Huntington's disease is a progressive degenerative disease that affects the muscle coordination, causes death to the nerve cells in the brain and affects cognitive decline and dementia. Patients may often experience uncontrolled movements as well as the emotional and mental disturbances.
Huntington's disease occurs from genetically programmed degeneration of brain cells, called neurons, in certain areas of the brain. It is a hereditary disease, passed from parent to child through a mutation in the normal gene. The impact of a gene depends on whether it is dominant or recessive. If a gene is dominant, then only one of the paired chromosomes is necessary to produce its effect. If the gene is recessive, both parents must pass the chromosome in order to pass the inheritable feature.
Huntington's disease is called autosomal dominant disorder because only one copy of the faulty gene, inherited from only one parent, is required to generate the disease. The child has 50% of chances to inherit a disease from parent’s faulty gene. A child who inherits the Huntington's disease gene will sooner or later develop the disease, but if a child does not inherit the Huntington's disease gene, he or she will not develop the disease and cannot pass it to subsequent generations.
First signs of the disease are most commonly developing in the middle age. They include mood swings, irritability, apathy, passiveness, depression and anger. There are also uncontrolled movements in the fingers, feet, face, or trunk, especially when the patient is anxious. Advanced stage of the disease is defined by slurred speech and difficulty to conduct vital functions, such as swallowing, eating, speaking, and especially walking. Sometimes patients may fail to recognize their friends and family members.
To set a proper diagnosis doctor will perform a physical exam, investigate about patient’s medical history as well as his or hers family medical history and question about latest emotional or intellectual changes.
If doctor suspects Huntington's disease patient will most probably undergo a psychiatric evaluation and do a blood test to determine if the abnormal gene is present or not.

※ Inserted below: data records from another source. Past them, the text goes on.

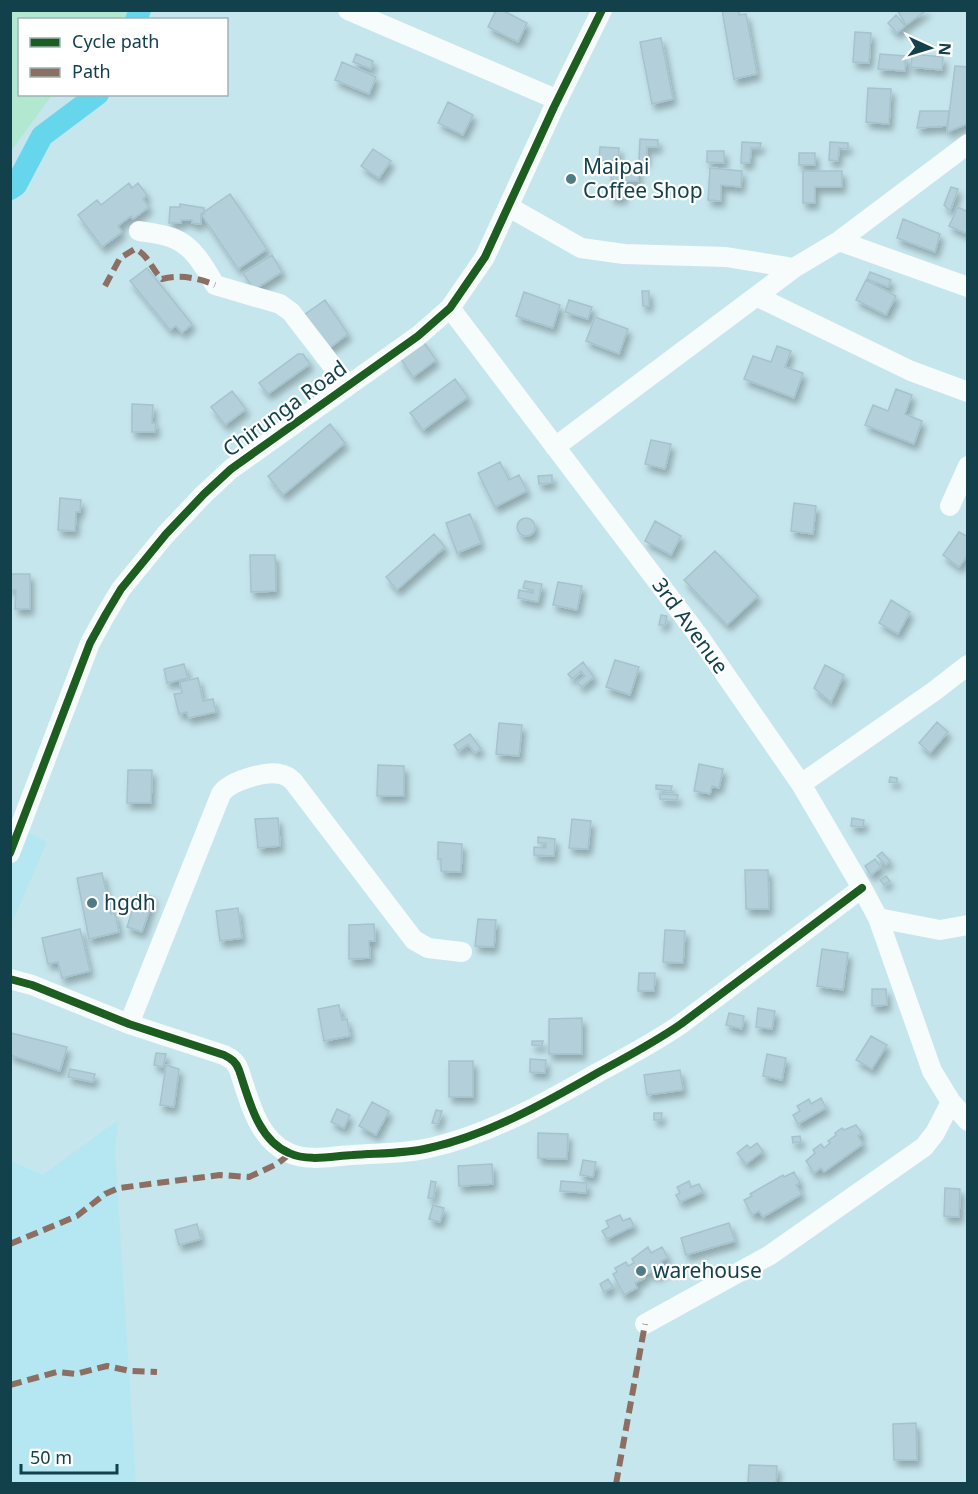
<svg xmlns="http://www.w3.org/2000/svg" width="978" height="1494" font-family="'Noto Sans',sans-serif">
	<style>
		.built { fill: #b4e7f2 }
		.green { fill: #b2e7d0 }
		.lines { fill: none; stroke-linecap: round; stroke-linejoin: round }
		.river { stroke: #66d6ec; stroke-width: 22 }
		.building { fill: #b3cfd9; stroke: #a5c3cf; stroke-width: 1.5; filter: url(#shadow) }
		.minor { stroke: #f6fbfc; stroke-width: 20 }
		.quiet { stroke: #8d6e63; stroke-width: 6; stroke-dasharray: 12 6; stroke-linecap: butt }
		.cycleway-casing { stroke: #fff; stroke-width: 11 }
		.cycleway { stroke: #1b5e20; stroke-width: 8 }
		.poi-dot { fill: #517b84; stroke: #fff; stroke-width: 2 }
		.labels { text-anchor: middle; stroke-width: 4.5; stroke-linejoin: round; paint-order: stroke }
		.poi-label { font-size: 21px; fill: #12414b; stroke: #fff; text-anchor: start }
		.street-label { font-size: 21px; fill: #12414b; stroke: #fff }
	</style>
	<defs>
		<filter id="shadow"><feDropShadow dx="3.5" dy="6" stdDeviation="3" flood-color="#0004"/></filter>
	</defs>
	<rect width="100%" height="100%" fill="#c6e6ed"/>
	<path class="built" d="M11 823 47 842 11 925Z
		M118 1120 115 1151 136 1483H11V1161L43 1175Z"/>
	<path class="green" d="M11 10 135 11 132 19 20 20V94L52 95 11 151Z"/>
	<g class="lines">
		<path class="river" d="M136 20 140 10
			M10 189 16 185 42 136 98 94"/>
	</g>
	<path class="building" d="M496 10H502L527 23 518 42 488 27Z
		M722 10H739V15L746 14 757 74 734 79Z
		M897 10H927L906 25Z
		M896 15 905 26 897 33 888 23Z
		M855 32 871 33 869 63 853 62Z
		M661 38 673 99 652 104 640 42Z
		M356 54 373 61 371 69 353 62Z
		M880 54 906 56 905 71 878 69Z
		M912 54 943 57 942 70 911 67Z
		M342 62 376 77 369 94 335 80Z
		M955 66 968 67 967 124 947 132Z
		M868 88 891 89 889 124 866 122Z
		M448 102 473 115 463 135 438 123Z
		M920 111H949L947 126 917 128Z
		M640 139 658 140V147H647L646 161H639Z
		M742 142 761 143 760 148H751L750 163H741Z
		M830 142 848 143V149L839 148 838 161 829 160Z
		M600 147 619 148 618 161 599 160Z
		M373 149 391 161 379 178 361 166Z
		M707 151H724V163L707 162Z
		M799 153H815V165H799Z
		M611 163 638 164V181H624L623 198H611Z
		M710 168 742 171 741 187 721 185V201L708 200Z
		M803 171H842V187H815V203H803Z
		M129 183 132 188 138 183 147 195 143 199 149 207 133 219 131 216 118 226 122 232 102 247 78 215 97 200 101 205Z
		M951 187 958 189 950 211 944 205Z
		M230 194 267 249 238 269 201 214Z
		M180 204 204 208V214H201V224L192 223V220H181V223H169L170 207H180Z
		M958 207 968 212V234L949 226Z
		M903 219 940 234 935 252 897 238Z
		M272 255 282 272 254 290 243 273Z
		M147 268 192 324 182 333 176 326 170 330 130 281Z
		M870 272 891 280 888 287 867 279Z
		M866 280 896 296 886 315 856 300Z
		M642 291H649V306H643Z
		M524 292 560 305 553 328 516 316Z
		M325 300 348 334 328 349 304 315Z
		M569 300 592 307 588 319 565 312Z
		M595 317 628 329 619 354 586 341Z
		M423 341 436 360 413 377 400 358Z
		M777 346 791 351 785 367 803 373 794 398 744 379 753 356 771 362Z
		M298 354H303L310 364 268 394 259 383Z
		M455 379 468 397 423 430 410 413Z
		M896 389 912 395 905 414 922 421 914 444 865 425 873 405 888 411Z
		M232 391 246 409 225 425 211 407Z
		M132 404 153 405 152 423H156L155 432H132Z
		M330 424 345 443 283 495 268 476Z
		M651 440 671 444 665 469 645 464Z
		M500 462 509 480 519 475 527 491 495 507 478 473Z
		M552 475V483L539 484 538 476Z
		M60 498 81 500 80 512H76L75 531 58 530Z
		M794 503 816 506 813 534 791 531Z
		M470 514 481 543 457 553 446 523Z
		M517 527a9 9 0 1 1 18 0a9 9 0 1 1-18 0Z
		M655 521 681 536 671 555 645 541Z
		M959 532 968 537V555L959 567 943 555Z
		M434 534 445 547 397 590 386 577Z
		M715 551 758 596 727 625 684 580Z
		M250 555H275L276 591 251 592Z
		M10 574H30V609H15L16 590H10Z
		M525 581 542 584 538 602 518 598 519 590 533 593V590L523 588Z
		M558 582 582 586 577 610 553 605Z
		M891 600 910 612 898 634 879 623Z
		M661 615 667 616 665 625H659Z
		M615 660 639 667 630 695 606 687Z
		M583 662 594 677 581 687 577 682 585 676 581 671 572 679 568 674Z
		M184 664 188 678 167 683 164 669Z
		M825 665 844 675 831 702 814 688Z
		M198 678 203 701 213 699 216 712 188 718 187 712 179 714 174 694 182 693 180 682Z
		M937 722 948 732 930 753 919 743Z
		M499 723 522 725 519 756 496 754Z
		M470 734 481 749 475 753 468 744 458 751 454 745Z
		M699 764 723 769 719 788 712 786 710 794 694 791Z
		M378 765 404 766V796H377Z
		M128 770H152L151 803H127Z
		M890 777 897 778V783L889 782Z
		M656 785 672 786 671 791 656 789Z
		M660 794 678 795 677 800 660 799Z
		M278 818 280 846 258 848 255 819Z
		M852 818 864 820 863 827 851 826Z
		M572 819 591 821 588 849 569 848Z
		M538 837 555 839 554 856 534 855V847L546 848V843H538Z
		M438 842 462 844 461 872 441 871V859H438Z
		M882 852 890 861 886 865 877 856Z
		M875 859 881 867 871 875 865 866Z
		M745 870H768L769 909H746Z
		M102 873 111 914 115 913 119 932 89 939 77 878Z
		M886 876 890 881 884 885 880 880Z
		M138 892 154 897 142 932 127 927Z
		M238 908 242 938 220 941 216 911Z
		M478 919 496 920 494 947 475 946Z
		M374 924 375 941H369L370 958 349 959V925Z
		M80 929 90 971 62 978 58 962 48 964 42 938Z
		M665 930 685 931 683 963 663 962Z
		M822 949 848 953 843 990 817 986Z
		M639 973H655L654 991H638Z
		M872 989H886L887 1005 872 1006Z
		M339 1005 342 1020 347 1019 350 1036 324 1041 318 1009Z
		M758 1008 775 1011 772 1029 756 1027Z
		M729 1013 744 1016 742 1029 726 1025Z
		M582 1018V1054H549V1019Z
		M11 1033 67 1047 60 1071 10 1055Z
		M871 1036 887 1045 872 1069 856 1060Z
		M532 1041H543L542 1046 532 1045Z
		M156 1053 166 1054 163 1067 154 1065Z
		M767 1054 786 1058 782 1080 763 1076Z
		M530 1059 546 1060 545 1073 530 1072Z
		M449 1061H473V1097H449Z
		M166 1065 179 1069 174 1107 160 1105Z
		M70 1069 95 1074 93 1082 68 1077Z
		M680 1070 683 1090 647 1095 644 1075Z
		M821 1098 826 1108 798 1124 793 1115 800 1111 797 1106 809 1099 811 1104Z
		M372 1102 389 1111 376 1135 359 1126Z
		M337 1109 350 1115 344 1128 331 1122Z
		M436 1110 442 1111 438 1124 432 1123Z
		M654 1113H662L661 1120H654Z
		M856 1125 862 1133 858 1136 863 1144 824 1172 821 1168 814 1173 806 1161 815 1153 813 1150 821 1144 824 1148 830 1143 828 1141 836 1135 835 1133 842 1128 844 1130Z
		M538 1133 568 1134 567 1159 538 1158Z
		M800 1136 801 1142 793 1143 792 1137Z
		M757 1143 763 1151 746 1164 737 1153 747 1145 750 1148Z
		M583 1160 596 1162 593 1177 580 1175Z
		M492 1164 493 1184 459 1186 458 1166Z
		M794 1172 800 1183 796 1185 802 1194 763 1217 759 1211 752 1215 744 1200 752 1196 750 1194 783 1175 784 1177Z
		M431 1181 436 1182 433 1199 428 1198Z
		M561 1181 587 1183 586 1193 560 1191Z
		M689 1181 691 1187 699 1184 703 1192 680 1202 676 1195 680 1193 677 1187Z
		M945 1188 960 1189 959 1217 944 1216Z
		M433 1205 444 1208 440 1222 429 1219Z
		M620 1215 623 1221 630 1218 634 1226 607 1239 602 1231 609 1227 606 1221Z
		M729 1223 735 1241 686 1255 681 1238Z
		M197 1224 201 1239 179 1245 175 1230Z
		M648 1247 651 1253 662 1247 668 1258 661 1261 666 1270 654 1276 652 1271 644 1275 645 1278 635 1283 637 1288 624 1295 613 1274 617 1272 615 1268 626 1262 628 1266 634 1263 632 1259Z
		M608 1279 613 1287 604 1292 600 1284Z
		M916 1423 917 1460H894L893 1424Z
		M749 1465 777 1466 776 1484H748Z"/>
	<g class="lines">
		<path class="minor" d="M348 10 558 100
			M509 207 581 248 624 254 726 257 794 268
			M139 231C150 233 165 234 175 239 194 247 205 268 215 285L280 304 291 312 348 386
			M839 241 968 287
			M758 297 911 371 968 392
			M450 308 698 635 801 784 862 888 878 918 932 1071 951 1102 968 1121
			M555 447 794 268 839 241 968 144
			M950 506 968 466
			M801 784 933 692 968 665
			M10 853 90 643 106 614 121 589 166 534 204 494 231 469 418 336 450 308 485 257 554 107 602 10
			M878 918 940 930 968 925
			M10 979 32 985 129 1024 224 1055C232 1059 236 1062 239 1070 249 1099 257 1139 289 1153 308 1162 333 1156 352 1155 377 1153 405 1154 429 1148 488 1135 547 1102 599 1072 627 1057 655 1042 681 1024L862 888
			M129 1024 221 794C229 781 265 771 280 774 286 775 289 777 293 781L414 940 428 948 462 952
			M645 1324 770 1255 924 1147 935 1133 951 1102"/>
		<path class="quiet" d="M105 286 120 258 135 249C148 254 152 270 162 279 179 274 199 278 215 285
			M10 1244 77 1216 105 1194 119 1188 220 1175 249 1177 277 1164 290 1154
			M10 1385 57 1372 76 1374 107 1366 130 1371 157 1372
			M616 1484 645 1324"/>
		<defs>
			<path id="cycleway" d="M10 853 90 643 106 614 121 589 166 534 204 494 231 469 418 336 450 308 485 257 554 107 602 10
				M10 979 32 985 129 1024 224 1055C232 1059 236 1062 239 1070 249 1099 257 1139 289 1153 308 1162 333 1156 352 1155 377 1153 405 1154 429 1148 488 1135 547 1102 599 1072 627 1057 655 1042 681 1024L862 888"/>
		</defs>
		<use href="#cycleway" class="cycleway-casing"/>
		<use href="#cycleway" class="cycleway"/>
	</g>
	<g class="poi-dot">
		<circle cx="571" cy="179" r="6"/>
		<circle cx="92" cy="903" r="6"/>
		<circle cx="641" cy="1271" r="6"/>
	</g>
	<g class="labels">
		<g class="poi-label">
			<text x="583" y="174">Maipai<tspan x="583" dy="24">Coffee Shop</tspan></text>
			<text x="104" y="910">hgdh</text>
			<text x="653" y="1278">warehouse</text>
		</g>
		<g class="street-label">
			<text transform="translate(285 409) rotate(-36)" y="7">Chirunga Road</text>
			<text transform="translate(690 626) rotate(54)" y="7">3rd Avenue</text>
		</g>
	</g>
	<rect width="978" height="1494" fill="none" stroke="#12414b" stroke-width="24"/>
	<rect x="18" y="18" width="210" height="78" fill="#ffffff" stroke="#a0b3b7" stroke-width="1.5"/>
	<rect x="30" y="38" width="30" height="9" fill="#1b5e20" stroke="#a0b3b7" stroke-width="1.5"/>
	<text x="72" y="48" font-size="18" fill="#12414b">Cycle path</text>
	<rect x="30" y="68" width="30" height="9" fill="#8d6e63" stroke="#a0b3b7" stroke-width="1.5"/>
	<text x="72" y="78" font-size="18" fill="#12414b">Path</text>
	<g transform="translate(930 48) rotate(94)" stroke="#ffffff" stroke-width="4.5" paint-order="stroke">
	<path d="M0-4.5L10 22L0 15L-10 22Z" fill="#12414b"/>
	<text y="-9" font-size="16" font-weight="bold" text-anchor="middle" fill="#12414b">N</text>
	</g>
	<path d="M21 1464v9h96v-9" fill="none" stroke="#12414b" stroke-width="3"/>
	<text x="30" y="1464" font-size="18" fill="#12414b" stroke="#ffffff" stroke-width="4.5" paint-order="stroke">50 m</text>
</svg>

Patients should warn doctor if any of their parents has Huntington's disease.
Other methods doctor may suggest to help identify any changes to the brain’s structure are computerized tomography and magnetic resonance imaging.
To prevent Huntington's disease from running on further in the family, it is important to consider genetic counseling before starting a family.

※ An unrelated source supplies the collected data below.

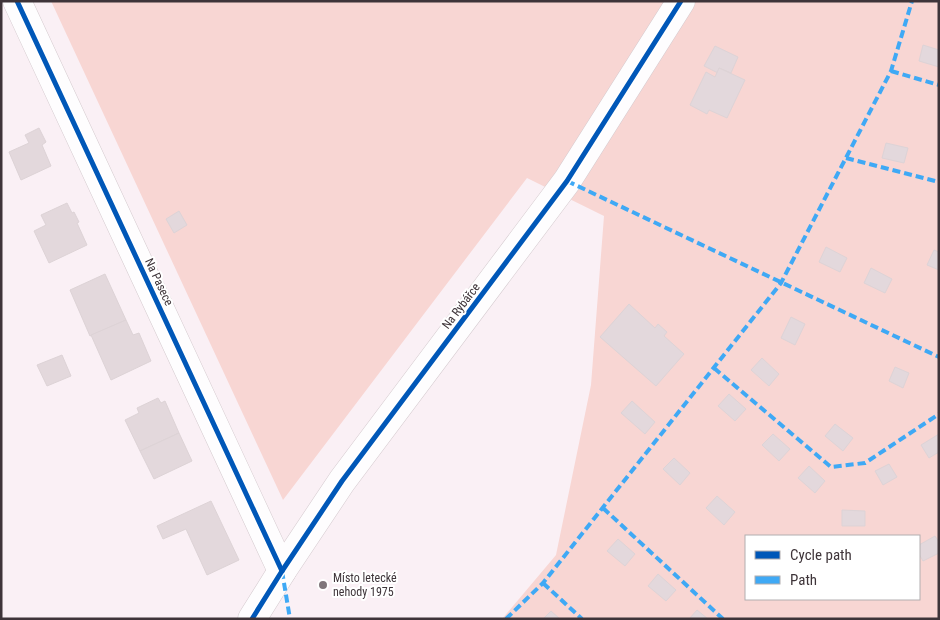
<svg xmlns="http://www.w3.org/2000/svg" width="940" height="620" font-family="'Roboto Condensed',sans-serif">
	<style>
		.green { fill: #f8d6d3; fill-rule: evenodd }
		.building { fill: #e3d8dc; stroke: #ddd3d6 }
		.lines { fill: none; stroke-linecap: round; stroke-linejoin: round }
		.minor-casing { stroke: #d4cace; stroke-width: 29 }
		.minor { stroke: #fefdfe; stroke-width: 28 }
		.quiet { stroke: #3fa9f5; stroke-width: 4; stroke-dasharray: 8 4; stroke-linecap: butt }
		.cycleway-casing { stroke: #fff; stroke-width: 8 }
		.cycleway { stroke: #0057b8; stroke-width: 5 }
		.poi-dot { fill: #80767b; stroke: #fff; stroke-width: 2 }
		.labels { text-anchor: middle; dominant-baseline: central; stroke-width: 4; stroke-linejoin: round; paint-order: stroke }
		.street-label { font-size: 12px; fill: #3e3439; stroke: #fff }
		.poi-label { font-size: 12px; fill: #3e3439; stroke: #fff; text-anchor: start }
	</style>
	<rect width="100%" height="100%" fill="#faf0f5"/>
	<!-- green -->
	<path class="green" d="M51,1H939V619H502L556,555L591,385L604,216L527,178L283,500ZM746,536H919V599H746Z"/>
	<!-- building -->
	<g class="building">
		<polygon points="923,45 939,50 939,67 919,61"/>
		<polygon points="715,46 738,57 731,73 719,68 718,73 704,66"/>
		<polygon points="719,68 745,80 727,118 709,110 707,114 690,105 706,72 715,77"/>
		<polygon points="39,128 46,142 42,145 51,166 21,180 9,152 29,143 25,135"/>
		<polygon points="886,143 908,148 904,163 882,158"/>
		<polygon points="67,203 72,213 74,212 79,222 77,223 87,245 49,263 34,231 46,225 41,215"/>
		<polygon points="179,211 187,225 174,233 166,219"/>
		<polygon points="826,247 847,258 840,272 819,262"/>
		<polygon points="934,250 939,252 939,270 927,265"/>
		<polygon points="871,268 892,279 885,293 864,283"/>
		<polygon points="105,274 126,320 90,336 70,290"/>
		<polygon points="629,304 655,328 658,324 667,332 664,336 684,354 656,386 600,337"/>
		<polygon points="791,317 805,324 795,345 781,338"/>
		<polygon points="126,320 133,335 139,333 151,361 111,380 91,335"/>
		<polygon points="62,355 71,376 47,386 37,365"/>
		<polygon points="762,358 779,374 769,386 751,370"/>
		<polygon points="895,367 909,373 903,388 889,381"/>
		<polygon points="729,394 746,409 735,421 718,406"/>
		<polygon points="158,398 161,403 165,401 179,433 140,451 125,420 139,413 137,408"/>
		<polygon points="632,401 655,422 645,434 621,413"/>
		<polygon points="835,424 853,438 843,451 825,436"/>
		<polygon points="179,433 192,461 154,479 140,451"/>
		<polygon points="773,434 790,449 779,461 762,445"/>
		<polygon points="939,434 939,452 929,458 921,445"/>
		<polygon points="674,458 690,473 680,485 663,469"/>
		<polygon points="889,464 897,477 883,485 875,471"/>
		<polygon points="809,466 825,481 815,493 798,478"/>
		<polygon points="717,496 735,512 724,525 706,508"/>
		<polygon points="211,501 239,560 207,575 186,529 163,539 157,526"/>
		<polygon points="842,510 865,511 865,526 842,526"/>
		<polygon points="935,536 939,542 939,553 923,561 919,554 919,545"/>
		<polygon points="618,539 635,554 625,566 607,551"/>
		<polygon points="658,574 676,590 666,601 648,586"/>
		<polygon points="697,610 708,619 689,619"/>
		<polygon points="551,611 560,619 543,619"/>
	</g>
	<g class="lines">
		<!-- minor casing -->
		<g class="minor-casing">
			<g id="minor">
				<polyline points="17,1 282,571"/>
				<polyline points="252,619 282,571 342,481 567,181 681,1"/>
			</g>
		</g>
		<!-- minor -->
		<use href="#minor" class="minor"/>
		<!-- quiet -->
		<g class="quiet">
			<polyline points="891,71 939,85"/>
			<polyline points="846,158 939,182"/>
			<polyline points="567,181 939,357"/>
			<polyline points="714,368 831,467 865,463 939,414"/>
			<polyline points="603,508 723,619"/>
			<polyline points="282,571 290,619"/>
			<polyline points="543,583 582,619"/>
			<polyline points="506,619 543,583 781,283 891,71 912,1"/>
		</g>
		<!-- cycleway casing -->
		<g class="cycleway-casing">
			<g id="cycleway">
				<polyline points="17,1 282,571"/>
				<polyline points="252,619 282,571 342,481 567,181 681,1"/>
			</g>
		</g>
		<!-- cycleway -->
		<use href="#cycleway" class="cycleway"/>
	</g>
	<!-- markers -->
	<circle class="poi-dot" cx="323" cy="585" r="5"/>
	<g class="labels">
		<!-- street labels -->
		<g class="street-label">
			<text transform="translate(159 282) rotate(65)">Na Pasece</text>
			<text transform="translate(461 306) rotate(-53)">Na Rybářce</text>
		</g>
		<!-- poi labels -->
		<g class="poi-label">
			<text x="333" y="578">Místo letecké<tspan x="333" dy="14">nehody 1975</tspan></text>
		</g>
	</g>
	<!-- border -->
	<rect width="940" height="620" fill="none" stroke="#3e3439" stroke-width="5"/>
	<!-- legend -->
	<rect x="745" y="535" width="175" height="65" fill="#ffffff" stroke="#b2aeb0"/>
	<rect x="755" y="551" width="25" height="8" fill="#0057b8" stroke="#b2aeb0"/>
	<text x="790" y="560" font-size="15" fill="#3e3439">Cycle path</text>
	<rect x="755" y="576" width="25" height="8" fill="#3fa9f5" stroke="#b2aeb0"/>
	<text x="790" y="585" font-size="15" fill="#3e3439">Path</text>
</svg>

Presymptomatic testing is available for people who have a family history of Huntington's disease but have no symptoms themselves. Blood tests are safe and secure way to determine the presence of the abnormal gene. If the gene is present, patients may consider adoption instead of reproduction or possibly undergo in vitro fertilization with pre-implantation screening. This procedure will screen embryos for gene mutations and implement in the woman’s uterus only those that do not have the mutation.